Scenario
A CSV file contains customer records that need to be imported into a database. Some records may already exist in the database and should not be duplicated.
Task
Write a Python script at /home/interview/insert_new_records.py that reads /home/interview/new_customers.csv, checks if each record already exists in the customers table of /home/interview/customers.db (based on the id field), and inserts only the new records.
Step 1: Examine the database and CSV
sqlite3 /home/interview/customers.db "SELECT COUNT(*) FROM customers;"
wc -l /home/interview/new_customers.csv
Shows 200 records in database and 301 lines in CSV (including header).
Step 2: Create the Python script
nano /home/interview/insert_new_records.py
Write a script that checks for existing records and inserts only new ones:
import sqlite3
import pandas as pd
# Connect to database
conn = sqlite3.connect('/home/interview/customers.db')
cursor = conn.cursor()
# Read CSV file
df = pd.read_csv('/home/interview/new_customers.csv')
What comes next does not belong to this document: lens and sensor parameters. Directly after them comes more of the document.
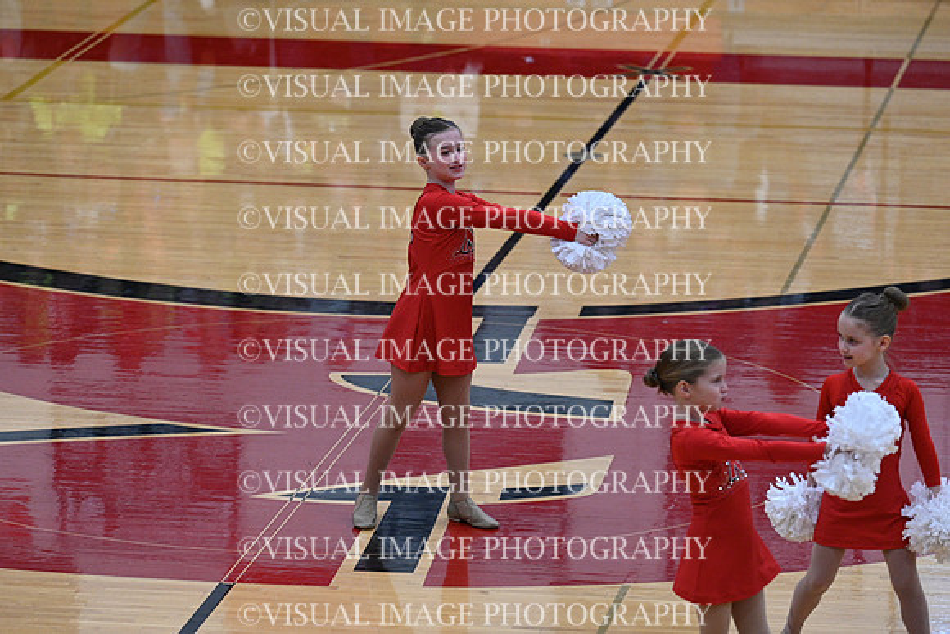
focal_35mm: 185
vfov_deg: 7.4
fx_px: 4883
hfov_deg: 11.1
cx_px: 475
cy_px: 317
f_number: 4
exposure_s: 1/400
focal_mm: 185
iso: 4000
# Get existing IDs from database
cursor.execute('SELECT id FROM customers')
existing_ids = set(row[0] for row in cursor.fetchall())
# Filter for new records only
new_records = df[~df['id'].isin(existing_ids)]
# Insert new records
for _, row in new_records.iterrows():
cursor.execute('''
INSERT INTO customers (id, first_name, last_name, email, phone, city, created_at)
VALUES (?, ?, ?, ?, ?, ?, ?)
''', (row['id'], row['first_name'], row['last_name'],
row['email'], row['phone'], row['city'], row['created_at']))
conn.commit()
conn.close()
print(f"Inserted {len(new_records)} new records")
The script fetches existing IDs, filters the CSV to exclude them, and inserts only new records.
Step 3: Run the script
python3 /home/interview/insert_new_records.py
Step 4: Verify the database
sqlite3 /home/interview/customers.db "SELECT COUNT(*) FROM customers;"
Should show 300 records (200 original + 100 new).